Inman

Presales of easy-to-fly, $375 drone through the roof

Strong presales of the “Ghost Drone” — a one-pound unmanned aircraft that can be mounted with a camera and easily controlled with a smartphone app — have helped its maker land $10 million in funding.

EHANG, which is preselling the Ghost Drone until Jan. 9 on its Indiegogo page, touts the aircraft as “the world’s most intuitive personal drone” in a statement announcing its new funding.


Promotional graphic posted on Ghost Drone’s Indiegogo page

Lightweight and capable of holding a camera, the Ghost Drone is the sort of unmanned aircraft that real estate agents have been using to capture aerial photos and video of listings, despite a cloud of legal uncertainty hanging over commercial drone operation.

The Ghost Drone weighs 1.4 pounds without add-ons, comes preassembled and can be piloted from a smartphone app preprogrammed with hover, return and land commands.

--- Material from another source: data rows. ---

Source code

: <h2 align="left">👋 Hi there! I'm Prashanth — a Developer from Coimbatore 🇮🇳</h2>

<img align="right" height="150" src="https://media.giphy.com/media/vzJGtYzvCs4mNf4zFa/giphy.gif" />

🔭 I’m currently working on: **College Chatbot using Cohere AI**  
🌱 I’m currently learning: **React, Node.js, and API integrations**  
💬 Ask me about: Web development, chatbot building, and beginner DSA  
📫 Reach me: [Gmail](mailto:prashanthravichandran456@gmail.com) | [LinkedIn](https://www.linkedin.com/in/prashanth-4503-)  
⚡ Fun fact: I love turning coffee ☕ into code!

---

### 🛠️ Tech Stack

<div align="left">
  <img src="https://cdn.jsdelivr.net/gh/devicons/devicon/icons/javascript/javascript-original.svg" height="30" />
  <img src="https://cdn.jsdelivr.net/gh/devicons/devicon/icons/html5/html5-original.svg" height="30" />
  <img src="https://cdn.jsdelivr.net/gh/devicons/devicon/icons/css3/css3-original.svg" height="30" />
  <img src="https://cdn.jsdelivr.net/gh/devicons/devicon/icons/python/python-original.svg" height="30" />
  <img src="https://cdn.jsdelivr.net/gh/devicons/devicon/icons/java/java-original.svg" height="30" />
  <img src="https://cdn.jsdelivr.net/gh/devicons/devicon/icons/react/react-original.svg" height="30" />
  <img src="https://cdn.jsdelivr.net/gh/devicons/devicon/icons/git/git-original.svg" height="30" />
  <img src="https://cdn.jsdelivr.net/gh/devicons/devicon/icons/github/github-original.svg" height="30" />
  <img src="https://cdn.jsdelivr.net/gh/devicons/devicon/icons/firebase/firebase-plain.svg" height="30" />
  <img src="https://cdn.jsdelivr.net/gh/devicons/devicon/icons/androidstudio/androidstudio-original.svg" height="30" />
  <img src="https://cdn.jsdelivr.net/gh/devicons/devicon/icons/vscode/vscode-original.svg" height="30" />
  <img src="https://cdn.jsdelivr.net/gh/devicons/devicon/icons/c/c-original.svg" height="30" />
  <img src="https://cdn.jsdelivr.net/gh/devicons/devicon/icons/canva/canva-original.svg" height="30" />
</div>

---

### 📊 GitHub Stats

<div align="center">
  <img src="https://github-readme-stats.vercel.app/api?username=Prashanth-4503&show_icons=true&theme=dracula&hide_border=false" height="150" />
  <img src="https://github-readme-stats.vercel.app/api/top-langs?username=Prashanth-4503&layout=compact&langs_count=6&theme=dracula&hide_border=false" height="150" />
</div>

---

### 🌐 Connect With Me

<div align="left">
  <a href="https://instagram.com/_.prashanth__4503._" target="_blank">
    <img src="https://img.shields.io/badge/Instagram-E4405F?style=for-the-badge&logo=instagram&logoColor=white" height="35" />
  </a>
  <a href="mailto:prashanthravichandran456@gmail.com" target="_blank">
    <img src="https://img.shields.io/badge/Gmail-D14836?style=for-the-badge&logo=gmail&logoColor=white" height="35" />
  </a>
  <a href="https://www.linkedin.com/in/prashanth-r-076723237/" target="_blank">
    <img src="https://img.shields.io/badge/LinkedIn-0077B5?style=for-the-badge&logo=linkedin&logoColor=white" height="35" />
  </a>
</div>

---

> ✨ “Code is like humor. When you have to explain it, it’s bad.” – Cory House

Pilots can also outfit the drone with a gimbal weighing half a pound that can hold a GoPro camera for capturing aerial footage.

EHANG has been preselling Ghost Drones throughout its fundraising campaign, which blew past its fundraising target of $100,000 within 24 hours of its launch on Nov. 10.

Ghost Drones are running for $375 a pop on its Indiegogo page, but a package including a gimbal and GoPro camera costs $879.

Due to the success of EHANG’s Indiegogo campaign, which has raised nearly $650,000 to date, the company has extended presales until Jan. 9.

The company will use the additional $10 million it’s nabbed from investors to expand its team and ramp up manufacturing.

The funding round was led by GGV Capital, Xiaoping Xu and Nick Yang, “two of China’s most successful entrepreneurs,” and PreAngel, a fund focused on early-stage startups, according to EHANG.

The Federal Aviation Administration maintains that using drones for commercial purposes requires special authorization. So far, the agency — which has warned that it considers the use of drones to capture images of homes for marketing purposes to be a commercial use — has granted such permission to just 11 companies, none of which are in real estate.

The National Transportation Safety Board has ruled that the FAA can crack down on people for operating drones in a reckless or careless manner. But drone advocates say that decision did not address whether existing laws and regulations give the FAA authority to impose conditions on the commercial use of drones, an issue that’s still being decided in court.